■ What the task requires
Reproduce the text that follows each picture in all of the entries below verbatim, preserving every line as it appears, and leave the pictures out of your answer.

■ Data under study
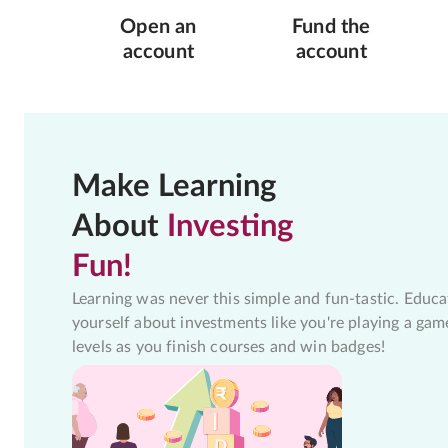
Open an
Fund the
account
account
Make Learning
About
Investing
Fun!
Learning was never this simple and fun-tastic. Educa
yourself about investments like you're playing a gam
levels as you finish courses and win badges!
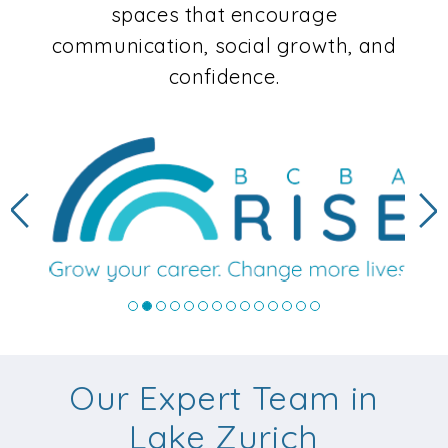
spaces that encourage
communication, social growth, and
confidence.
Previous
N
Our Expert Team in
Lake Zurich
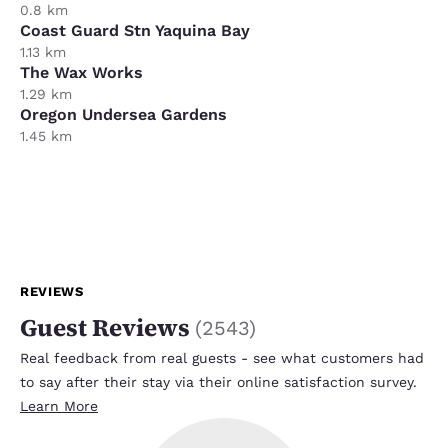
0.8 km
Coast Guard Stn Yaquina Bay
1.13 km
The Wax Works
1.29 km
Oregon Undersea Gardens
1.45 km
REVIEWS
Guest Reviews
(
2543
)
Real feedback from real guests - see what customers had
to say after their stay via their online satisfaction survey.
Learn More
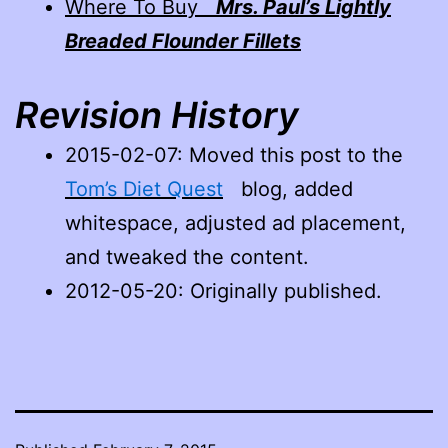
Where To Buy
Mrs. Paul’s Lightly
Breaded Flounder Fillets
Revision History
2015-02-07
: Moved this post to the
Tom’s Diet Quest
blog, added
whitespace, adjusted ad placement,
and tweaked the content.
2012-05-20: Originally published.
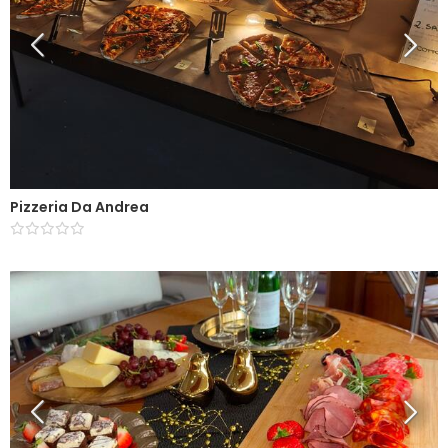
Pizzeria Da Andrea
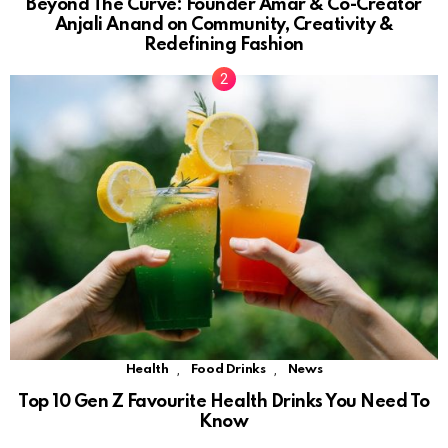
Beyond The Curve: Founder Amar & Co-Creator
Anjali Anand on Community, Creativity &
Redefining Fashion
,
,
Health
Food Drinks
News
Top 10 Gen Z Favourite Health Drinks You Need To
Know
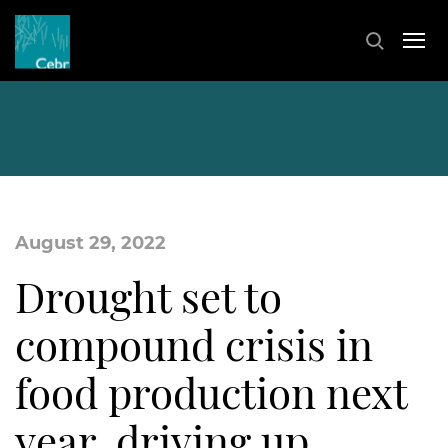
August 29, 2022
Drought set to
compound crisis in
food production next
year, driving up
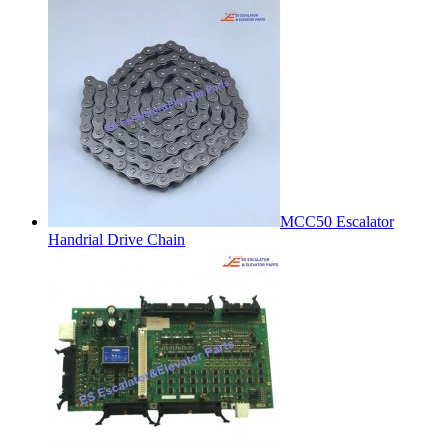
MCC50 Escalator
Handrial Drive Chain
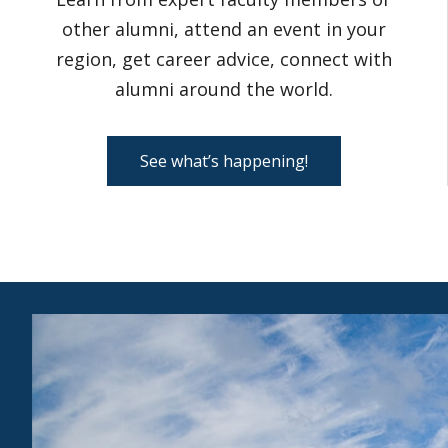
other alumni, attend an event in your
region, get career advice, connect with
alumni around the world.
See what’s happening!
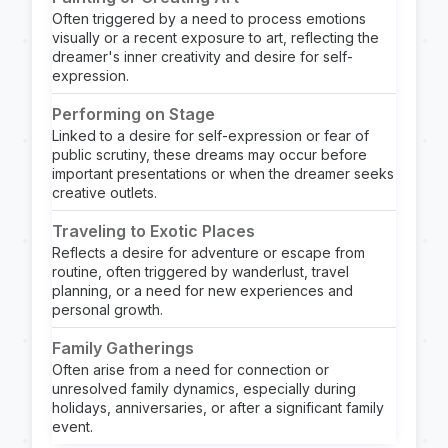
Often triggered by a need to process emotions
visually or a recent exposure to art, reflecting the
dreamer's inner creativity and desire for self-
expression.
Performing on Stage
Linked to a desire for self-expression or fear of
public scrutiny, these dreams may occur before
important presentations or when the dreamer seeks
creative outlets.
Traveling to Exotic Places
Reflects a desire for adventure or escape from
routine, often triggered by wanderlust, travel
planning, or a need for new experiences and
personal growth.
Family Gatherings
Often arise from a need for connection or
unresolved family dynamics, especially during
holidays, anniversaries, or after a significant family
event.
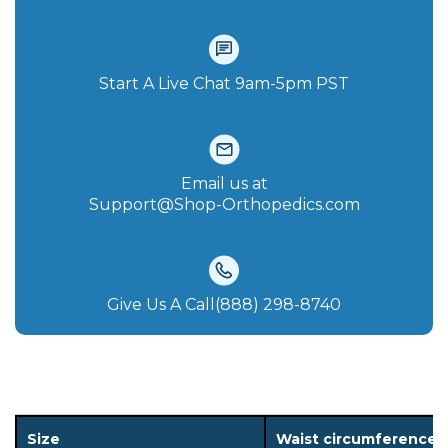
Start A Live Chat‪ 9am-5pm PST
Email us at
Support@Shop-Orthopedics.com
Give Us A Call(888) 298-8740‬
Size
Waist circumference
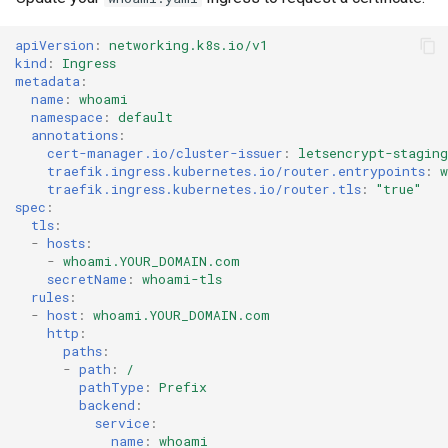
apiVersion
:
networking.k8s.io/v1
kind
:
Ingress
metadata
:
name
:
whoami
namespace
:
default
annotations
:
cert-manager.io/cluster-issuer
:
letsencrypt-stagin
traefik.ingress.kubernetes.io/router.entrypoints
:
traefik.ingress.kubernetes.io/router.tls
:
"true"
spec
:
tls
:
-
hosts
:
-
whoami.YOUR_DOMAIN.com
secretName
:
whoami-tls
rules
:
-
host
:
whoami.YOUR_DOMAIN.com
http
:
paths
:
-
path
:
/
pathType
:
Prefix
backend
:
service
:
name
:
whoami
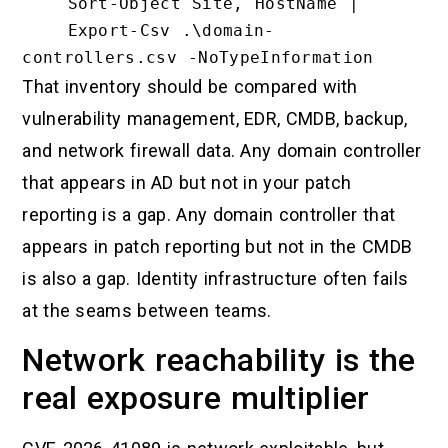
    Sort-Object Site, HostName |

    Export-Csv .\domain-
That inventory should be compared with
vulnerability management, EDR, CMDB, backup,
and network firewall data. Any domain controller
that appears in AD but not in your patch
reporting is a gap. Any domain controller that
appears in patch reporting but not in the CMDB
is also a gap. Identity infrastructure often fails
at the seams between teams.
Network reachability is the
real exposure multiplier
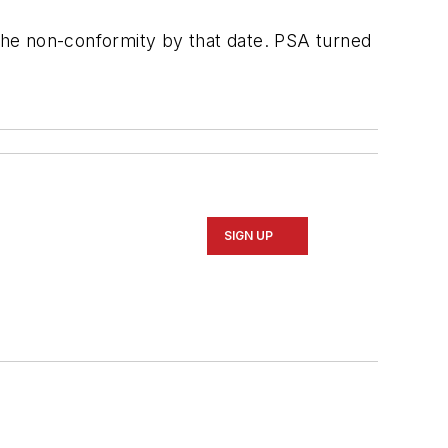
the non-conformity by that date. PSA turned
SIGN UP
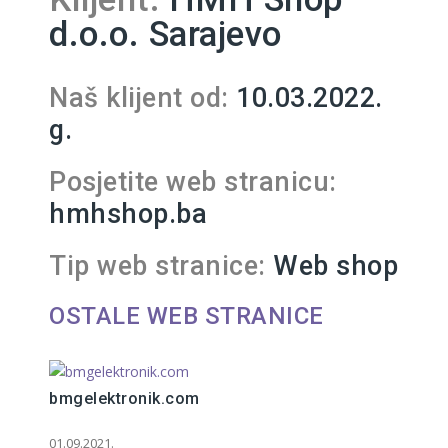
d.o.o. Sarajevo
Naš klijent od:
10.03.2022.
g.
Posjetite web stranicu:
hmhshop.ba
Tip web stranice:
Web shop
OSTALE WEB STRANICE
bmgelektronik.com
01.09.2021.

■ Exercise solution
Open an
Fund the
account
account
Make Learning
About
Investing
Fun!
Learning was never this simple and fun-tastic. Educa
yourself about investments like you're playing a gam
levels as you finish courses and win badges!
spaces that encourage
communication, social growth, and
confidence.
Previous
N
Our Expert Team in
Lake Zurich
0.8 km
Coast Guard Stn Yaquina Bay
1.13 km
The Wax Works
1.29 km
Oregon Undersea Gardens
1.45 km
REVIEWS
Guest Reviews
(
2543
)
Real feedback from real guests - see what customers had
to say after their stay via their online satisfaction survey.
Learn More
Where To Buy
Mrs. Paul’s Lightly
Breaded Flounder Fillets
Revision History
2015-02-07
: Moved this post to the
Tom’s Diet Quest
blog, added
whitespace, adjusted ad placement,
and tweaked the content.
2012-05-20: Originally published.
Pizzeria Da Andrea
Beyond The Curve: Founder Amar & Co-Creator
Anjali Anand on Community, Creativity &
Redefining Fashion
,
,
Health
Food Drinks
News
Top 10 Gen Z Favourite Health Drinks You Need To
Know
August 29, 2022
Drought set to
compound crisis in
food production next
year, driving up
MCC50 Escalator
Handrial Drive Chain
other alumni, attend an event in your
region, get career advice, connect with
alumni around the world.
See what’s happening!
Often triggered by a need to process emotions
visually or a recent exposure to art, reflecting the
dreamer's inner creativity and desire for self-
expression.
Performing on Stage
Linked to a desire for self-expression or fear of
public scrutiny, these dreams may occur before
important presentations or when the dreamer seeks
creative outlets.
Traveling to Exotic Places
Reflects a desire for adventure or escape from
routine, often triggered by wanderlust, travel
planning, or a need for new experiences and
personal growth.
Family Gatherings
Often arise from a need for connection or
unresolved family dynamics, especially during
holidays, anniversaries, or after a significant family
event.
Start A Live Chat‪ 9am-5pm PST
Email us at
Support@Shop-Orthopedics.com
Give Us A Call(888) 298-8740‬
Size
Waist circumference
apiVersion
:
networking.k8s.io/v1
kind
:
Ingress
metadata
:
name
:
whoami
namespace
:
default
annotations
:
cert-manager.io/cluster-issuer
:
letsencrypt-stagin
traefik.ingress.kubernetes.io/router.entrypoints
:
traefik.ingress.kubernetes.io/router.tls
:
"true"
spec
:
tls
:
-
hosts
:
-
whoami.YOUR_DOMAIN.com
secretName
:
whoami-tls
rules
:
-
host
:
whoami.YOUR_DOMAIN.com
http
:
paths
:
-
path
:
/
pathType
:
Prefix
backend
:
service
:
name
:
whoami
    Sort-Object Site, HostName |

    Export-Csv .\domain-
That inventory should be compared with
vulnerability management, EDR, CMDB, backup,
and network firewall data. Any domain controller
that appears in AD but not in your patch
reporting is a gap. Any domain controller that
appears in patch reporting but not in the CMDB
is also a gap. Identity infrastructure often fails
at the seams between teams.
Network reachability is the
real exposure multiplier
the non-conformity by that date. PSA turned
SIGN UP
d.o.o. Sarajevo
Naš klijent od:
10.03.2022.
g.
Posjetite web stranicu:
hmhshop.ba
Tip web stranice:
Web shop
OSTALE WEB STRANICE
bmgelektronik.com
01.09.2021.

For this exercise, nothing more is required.